THE INPUT:

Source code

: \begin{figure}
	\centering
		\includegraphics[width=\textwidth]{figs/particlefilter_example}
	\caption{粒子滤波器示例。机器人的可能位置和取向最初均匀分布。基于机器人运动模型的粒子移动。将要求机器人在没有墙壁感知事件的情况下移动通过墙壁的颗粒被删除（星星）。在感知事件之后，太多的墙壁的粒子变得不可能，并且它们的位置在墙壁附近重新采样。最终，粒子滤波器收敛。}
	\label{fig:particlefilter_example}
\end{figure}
==
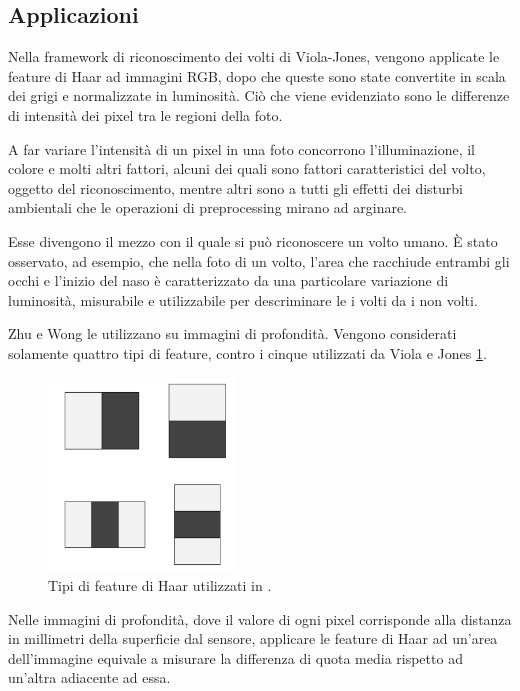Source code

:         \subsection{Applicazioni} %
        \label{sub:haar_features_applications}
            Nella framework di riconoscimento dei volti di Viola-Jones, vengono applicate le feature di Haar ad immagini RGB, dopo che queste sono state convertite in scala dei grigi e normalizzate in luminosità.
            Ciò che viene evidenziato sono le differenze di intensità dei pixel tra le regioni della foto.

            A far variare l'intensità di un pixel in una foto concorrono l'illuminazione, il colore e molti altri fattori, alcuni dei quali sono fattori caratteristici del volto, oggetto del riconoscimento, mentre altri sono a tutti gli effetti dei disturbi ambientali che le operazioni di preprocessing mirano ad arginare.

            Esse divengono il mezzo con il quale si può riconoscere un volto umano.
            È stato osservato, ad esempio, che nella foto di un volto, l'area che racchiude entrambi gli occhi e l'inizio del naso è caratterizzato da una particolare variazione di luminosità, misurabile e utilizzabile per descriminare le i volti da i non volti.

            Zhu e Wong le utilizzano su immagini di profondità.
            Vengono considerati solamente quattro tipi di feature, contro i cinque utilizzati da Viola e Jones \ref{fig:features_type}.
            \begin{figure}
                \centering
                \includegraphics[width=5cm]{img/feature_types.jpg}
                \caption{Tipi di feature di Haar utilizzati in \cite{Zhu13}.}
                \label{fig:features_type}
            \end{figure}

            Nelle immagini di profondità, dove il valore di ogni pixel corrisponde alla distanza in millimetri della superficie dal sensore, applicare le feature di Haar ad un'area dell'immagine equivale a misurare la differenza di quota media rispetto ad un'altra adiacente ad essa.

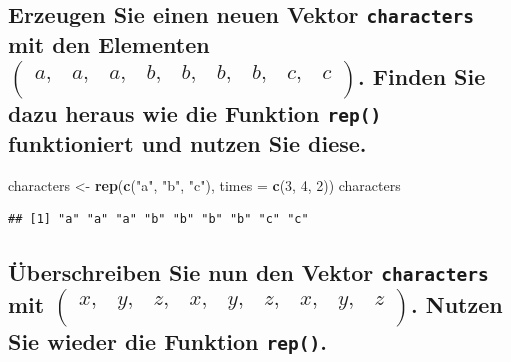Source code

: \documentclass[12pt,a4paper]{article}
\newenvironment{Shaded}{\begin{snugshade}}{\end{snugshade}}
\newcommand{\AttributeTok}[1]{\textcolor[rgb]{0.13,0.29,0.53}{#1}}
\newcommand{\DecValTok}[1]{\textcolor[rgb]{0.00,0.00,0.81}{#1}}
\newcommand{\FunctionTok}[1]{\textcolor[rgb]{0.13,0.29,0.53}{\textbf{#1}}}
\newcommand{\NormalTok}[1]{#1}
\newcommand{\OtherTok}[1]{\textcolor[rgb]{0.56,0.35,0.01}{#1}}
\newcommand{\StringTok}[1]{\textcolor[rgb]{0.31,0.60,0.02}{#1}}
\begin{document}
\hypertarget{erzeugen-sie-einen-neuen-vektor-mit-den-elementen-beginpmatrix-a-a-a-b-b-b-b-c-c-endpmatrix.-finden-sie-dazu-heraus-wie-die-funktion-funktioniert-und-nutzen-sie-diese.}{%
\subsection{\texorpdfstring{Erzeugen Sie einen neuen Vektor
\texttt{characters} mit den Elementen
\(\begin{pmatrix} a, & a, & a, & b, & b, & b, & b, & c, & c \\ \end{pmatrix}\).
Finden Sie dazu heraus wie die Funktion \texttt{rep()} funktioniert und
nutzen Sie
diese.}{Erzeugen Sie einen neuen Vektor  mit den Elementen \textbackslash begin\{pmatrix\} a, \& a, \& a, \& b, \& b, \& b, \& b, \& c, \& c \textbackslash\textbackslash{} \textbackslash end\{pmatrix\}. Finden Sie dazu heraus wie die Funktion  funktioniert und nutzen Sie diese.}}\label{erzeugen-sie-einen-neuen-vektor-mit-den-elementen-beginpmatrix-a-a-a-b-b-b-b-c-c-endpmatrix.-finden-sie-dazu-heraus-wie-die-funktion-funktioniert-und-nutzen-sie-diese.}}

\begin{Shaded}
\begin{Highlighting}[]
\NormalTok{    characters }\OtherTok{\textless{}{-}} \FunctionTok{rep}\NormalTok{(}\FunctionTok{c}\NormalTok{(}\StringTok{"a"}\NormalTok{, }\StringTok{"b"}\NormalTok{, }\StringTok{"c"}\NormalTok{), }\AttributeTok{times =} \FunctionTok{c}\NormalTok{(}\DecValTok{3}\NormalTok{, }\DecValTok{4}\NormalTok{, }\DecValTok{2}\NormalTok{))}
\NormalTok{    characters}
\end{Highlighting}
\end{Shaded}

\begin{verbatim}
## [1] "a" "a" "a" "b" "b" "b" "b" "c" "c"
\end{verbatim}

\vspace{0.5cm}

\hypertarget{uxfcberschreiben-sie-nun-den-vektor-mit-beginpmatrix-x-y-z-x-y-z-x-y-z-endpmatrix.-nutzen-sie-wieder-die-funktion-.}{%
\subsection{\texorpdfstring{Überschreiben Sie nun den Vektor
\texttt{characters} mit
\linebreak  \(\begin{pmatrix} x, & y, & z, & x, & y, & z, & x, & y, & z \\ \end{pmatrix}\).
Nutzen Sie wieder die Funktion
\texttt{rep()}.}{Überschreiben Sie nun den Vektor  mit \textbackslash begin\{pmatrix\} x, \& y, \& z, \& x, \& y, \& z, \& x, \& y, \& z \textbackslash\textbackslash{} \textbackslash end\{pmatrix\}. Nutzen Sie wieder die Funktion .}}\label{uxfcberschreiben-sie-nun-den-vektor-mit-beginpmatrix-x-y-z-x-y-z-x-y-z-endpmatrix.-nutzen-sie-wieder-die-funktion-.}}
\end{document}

PROMPT: Copy out each line of the data that has the word "FunctionTok" in it.

PROBLEM SOLUTION:
\newcommand{\FunctionTok}[1]{\textcolor[rgb]{0.13,0.29,0.53}{\textbf{#1}}}
\NormalTok{    characters }\OtherTok{\textless{}{-}} \FunctionTok{rep}\NormalTok{(}\FunctionTok{c}\NormalTok{(}\StringTok{"a"}\NormalTok{, }\StringTok{"b"}\NormalTok{, }\StringTok{"c"}\NormalTok{), }\AttributeTok{times =} \FunctionTok{c}\NormalTok{(}\DecValTok{3}\NormalTok{, }\DecValTok{4}\NormalTok{, }\DecValTok{2}\NormalTok{))}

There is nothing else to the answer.